** start of EXCERPTED PASSAGE **

This is user error. C# is easy to destroy the speed of software when accidentally copying objects instead of using references, for example, and overusing object oriented features such as interfaces. There are also several gotchas that only experience will teach you, such as writing expressions in a function call (the compiler wont optimize it or the function). I'm getting C# within 10% the speed of c++ in identical ray tracing programs and within 15% with my chess engine(106mnps vs 120). Probably can get it faster in chess if i spent more time on it. Most if my effort is in c++. The first time i ported chess from c# to c++, i was 70mnps in c# and 73mnps in c++, identical programs producing exact same number of nodes in a position.
mathmoi
Posts: 290
Joined: Mon Mar 13, 2006 5:23 pm
Location: Québec

Re: m8 Dev log and C# experiments

Post by mathmoi »

** end of EXCERPTED PASSAGE **
** start of RECORDS **

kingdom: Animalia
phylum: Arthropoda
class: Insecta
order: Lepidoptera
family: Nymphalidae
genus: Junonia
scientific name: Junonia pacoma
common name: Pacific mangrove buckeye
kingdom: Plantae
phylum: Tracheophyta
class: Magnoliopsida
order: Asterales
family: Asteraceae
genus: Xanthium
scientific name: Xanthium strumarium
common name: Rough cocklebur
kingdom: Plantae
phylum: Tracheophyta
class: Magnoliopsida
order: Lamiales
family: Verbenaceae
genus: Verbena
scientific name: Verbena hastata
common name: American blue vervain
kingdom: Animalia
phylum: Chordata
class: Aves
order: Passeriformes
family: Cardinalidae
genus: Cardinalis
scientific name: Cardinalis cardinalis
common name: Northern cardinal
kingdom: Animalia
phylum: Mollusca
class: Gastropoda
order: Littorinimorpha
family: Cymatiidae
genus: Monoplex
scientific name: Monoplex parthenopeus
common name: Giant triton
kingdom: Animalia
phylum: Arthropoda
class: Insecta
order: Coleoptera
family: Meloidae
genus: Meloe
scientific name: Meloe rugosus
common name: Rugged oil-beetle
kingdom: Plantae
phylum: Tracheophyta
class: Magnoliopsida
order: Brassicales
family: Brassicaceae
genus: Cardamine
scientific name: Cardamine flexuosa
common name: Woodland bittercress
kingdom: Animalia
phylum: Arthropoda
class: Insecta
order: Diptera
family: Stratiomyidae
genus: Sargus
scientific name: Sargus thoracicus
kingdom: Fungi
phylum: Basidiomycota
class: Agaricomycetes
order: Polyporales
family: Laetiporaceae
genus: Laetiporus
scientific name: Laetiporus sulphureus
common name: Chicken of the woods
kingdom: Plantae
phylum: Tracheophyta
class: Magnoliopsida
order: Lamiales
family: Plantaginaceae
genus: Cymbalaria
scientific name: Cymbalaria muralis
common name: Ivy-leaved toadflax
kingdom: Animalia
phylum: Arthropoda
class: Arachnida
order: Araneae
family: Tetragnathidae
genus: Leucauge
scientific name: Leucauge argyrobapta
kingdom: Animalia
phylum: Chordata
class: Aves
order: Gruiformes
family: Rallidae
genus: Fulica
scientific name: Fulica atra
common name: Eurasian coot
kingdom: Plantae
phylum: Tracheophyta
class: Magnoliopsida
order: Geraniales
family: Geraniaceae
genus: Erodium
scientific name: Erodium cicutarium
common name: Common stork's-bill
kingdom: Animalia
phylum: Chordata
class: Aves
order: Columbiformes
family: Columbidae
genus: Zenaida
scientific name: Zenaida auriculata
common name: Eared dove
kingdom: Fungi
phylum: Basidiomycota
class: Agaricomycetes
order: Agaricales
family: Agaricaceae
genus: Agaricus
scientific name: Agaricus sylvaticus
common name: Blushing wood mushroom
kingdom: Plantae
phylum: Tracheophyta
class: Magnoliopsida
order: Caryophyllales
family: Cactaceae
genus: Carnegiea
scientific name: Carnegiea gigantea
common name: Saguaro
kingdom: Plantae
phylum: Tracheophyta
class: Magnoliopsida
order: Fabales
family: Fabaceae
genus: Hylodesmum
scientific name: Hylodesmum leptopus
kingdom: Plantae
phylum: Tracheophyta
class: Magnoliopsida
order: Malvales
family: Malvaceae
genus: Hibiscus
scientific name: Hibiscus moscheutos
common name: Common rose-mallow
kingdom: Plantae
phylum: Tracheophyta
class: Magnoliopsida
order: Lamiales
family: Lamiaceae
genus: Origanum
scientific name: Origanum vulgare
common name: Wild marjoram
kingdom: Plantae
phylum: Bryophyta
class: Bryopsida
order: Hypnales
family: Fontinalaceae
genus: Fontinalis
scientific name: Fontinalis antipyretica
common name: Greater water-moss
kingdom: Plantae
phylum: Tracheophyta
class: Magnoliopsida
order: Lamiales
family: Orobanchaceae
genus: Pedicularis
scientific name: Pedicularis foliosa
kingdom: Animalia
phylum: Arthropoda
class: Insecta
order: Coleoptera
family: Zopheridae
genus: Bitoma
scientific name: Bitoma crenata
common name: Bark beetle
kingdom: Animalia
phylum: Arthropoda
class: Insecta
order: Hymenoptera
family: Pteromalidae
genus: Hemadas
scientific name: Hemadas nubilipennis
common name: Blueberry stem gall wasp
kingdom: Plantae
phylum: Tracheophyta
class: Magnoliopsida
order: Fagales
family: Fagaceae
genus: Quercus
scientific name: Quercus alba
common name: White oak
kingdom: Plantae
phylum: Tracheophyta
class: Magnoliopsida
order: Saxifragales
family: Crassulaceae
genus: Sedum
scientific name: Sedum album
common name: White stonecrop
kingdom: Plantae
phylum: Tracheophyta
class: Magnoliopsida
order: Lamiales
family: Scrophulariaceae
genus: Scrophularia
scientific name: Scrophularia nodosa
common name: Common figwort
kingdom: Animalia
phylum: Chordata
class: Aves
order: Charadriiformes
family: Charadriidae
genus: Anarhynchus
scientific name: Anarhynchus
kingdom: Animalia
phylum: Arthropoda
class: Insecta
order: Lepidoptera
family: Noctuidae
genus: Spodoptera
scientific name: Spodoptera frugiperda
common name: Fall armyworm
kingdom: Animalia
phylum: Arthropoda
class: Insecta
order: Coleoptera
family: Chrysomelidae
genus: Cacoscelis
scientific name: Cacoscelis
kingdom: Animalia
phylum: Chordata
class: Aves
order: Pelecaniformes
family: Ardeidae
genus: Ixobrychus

** end of RECORDS **

== BRIEF 1 ==
In the records, substitute "division" for "phylum" and write out the lines again with nothing else changed, beginning at the line that has "common name: Woodland bittercress" and stopping after the line that has "order: Araneae".
== BRIEF 2 ==
Proceed with the forum thread on C# and C++ performance, picking up after its last line.
The records have no connection to the forum thread.

== TASK RESULT 1 ==
common name: Woodland bittercress
kingdom: Animalia
division: Arthropoda
class: Insecta
order: Diptera
family: Stratiomyidae
genus: Sargus
scientific name: Sargus thoracicus
kingdom: Fungi
division: Basidiomycota
class: Agaricomycetes
order: Polyporales
family: Laetiporaceae
genus: Laetiporus
scientific name: Laetiporus sulphureus
common name: Chicken of the woods
kingdom: Plantae
division: Tracheophyta
class: Magnoliopsida
order: Lamiales
family: Plantaginaceae
genus: Cymbalaria
scientific name: Cymbalaria muralis
common name: Ivy-leaved toadflax
kingdom: Animalia
division: Arthropoda
class: Arachnida
order: Araneae

== TASK RESULT 2 ==
Iketh wrote: Mon May 06, 2024 4:52 am This is user error. C# is easy to destroy the speed of software when accidentally copying objects instead of using references, for example, and overusing object oriented features such as interfaces. There are also several gotchas that only experience will teach you, such as writing expressions in a function call (the compiler wont optimize it or the function). I'm getting C# within 10% the speed of c++ in identical ray tracing programs and within 15% with my chess engine(106mnps vs 120). Probably can get it faster in chess if i spent more time on it. Most if my effort is in c++. The first time i ported chess from c# to c++, i was 70mnps in c# and 73mnps in c++, identical programs producing exact same number of nodes in a position.
Hi Iketh,

Thanks for your answer. You are probably right part of the problem might be caused by my innexperience with optimizing c# code. This being said, I'm an experienced developper and c# is not a new language to me. I did a lots of reseach to understand how value-types and reference-types are created/copied/destroyed.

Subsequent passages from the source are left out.